The NASA/IPAC Extragalactic Database (NED) is an online astronomical database for astronomers that collates and cross-correlates astronomical information on extragalactic objects (galaxies, quasars, radio, x-ray and infrared sources, etc.). NED was created in the late 1980s by two Pasadena astronomers, George Helou and Barry F. Madore. NED is funded by NASA and is operated by the Infrared Processing and Analysis Center (IPAC) on the campus of the California Institute of Technology, under contract with NASA.

NED is built around a master list of extragalactic objects for which cross-identifications of names have been established, accurate positions and redshifts entered to the extent possible, and some basic data collected. Bibliographic references relevant to individual objects have been compiled, and abstracts of extragalactic interest are kept on line. Detailed and referenced photometry, position, and redshift data, have been taken from large compilations and from the literature.

> [Data extract]:

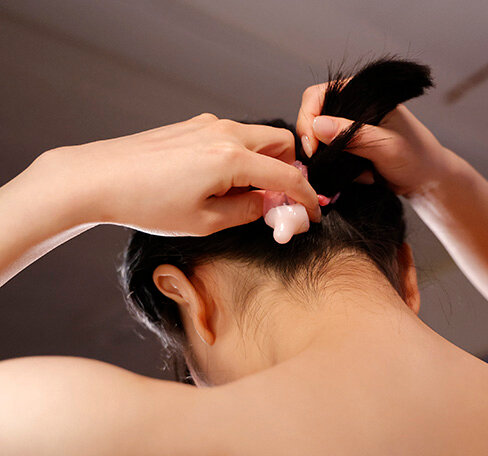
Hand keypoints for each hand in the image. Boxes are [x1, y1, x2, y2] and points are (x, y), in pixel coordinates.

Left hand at [30, 113, 321, 235]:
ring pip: (257, 137)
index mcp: (233, 158)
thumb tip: (269, 205)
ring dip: (264, 162)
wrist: (98, 177)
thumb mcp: (205, 222)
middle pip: (281, 142)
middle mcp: (225, 133)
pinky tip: (221, 182)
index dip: (306, 198)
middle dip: (289, 169)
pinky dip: (241, 156)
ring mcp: (207, 125)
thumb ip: (247, 211)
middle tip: (279, 199)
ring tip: (245, 195)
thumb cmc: (147, 202)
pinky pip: (232, 137)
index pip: (288, 175)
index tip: (312, 213)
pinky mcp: (192, 126)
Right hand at [295, 83, 457, 197]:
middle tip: (321, 165)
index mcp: (362, 94)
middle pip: (313, 117)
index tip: (312, 146)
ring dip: (327, 160)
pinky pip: (329, 158)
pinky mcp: (349, 149)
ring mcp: (349, 129)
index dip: (309, 119)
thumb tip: (319, 126)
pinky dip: (336, 171)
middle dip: (316, 144)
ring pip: (319, 141)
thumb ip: (355, 136)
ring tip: (350, 173)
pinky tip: (357, 177)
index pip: (319, 95)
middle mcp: (352, 107)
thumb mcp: (387, 147)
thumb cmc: (418, 159)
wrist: (428, 182)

> [Problem description]:
Copy from the passage on the NASA/IPAC Extragalactic Database the part that starts with the words "NED is built" and ends with "from the literature.".

> [Completed task]:
NED is built around a master list of extragalactic objects for which cross-identifications of names have been established, accurate positions and redshifts entered to the extent possible, and some basic data collected. Bibliographic references relevant to individual objects have been compiled, and abstracts of extragalactic interest are kept on line. Detailed and referenced photometry, position, and redshift data, have been taken from large compilations and from the literature.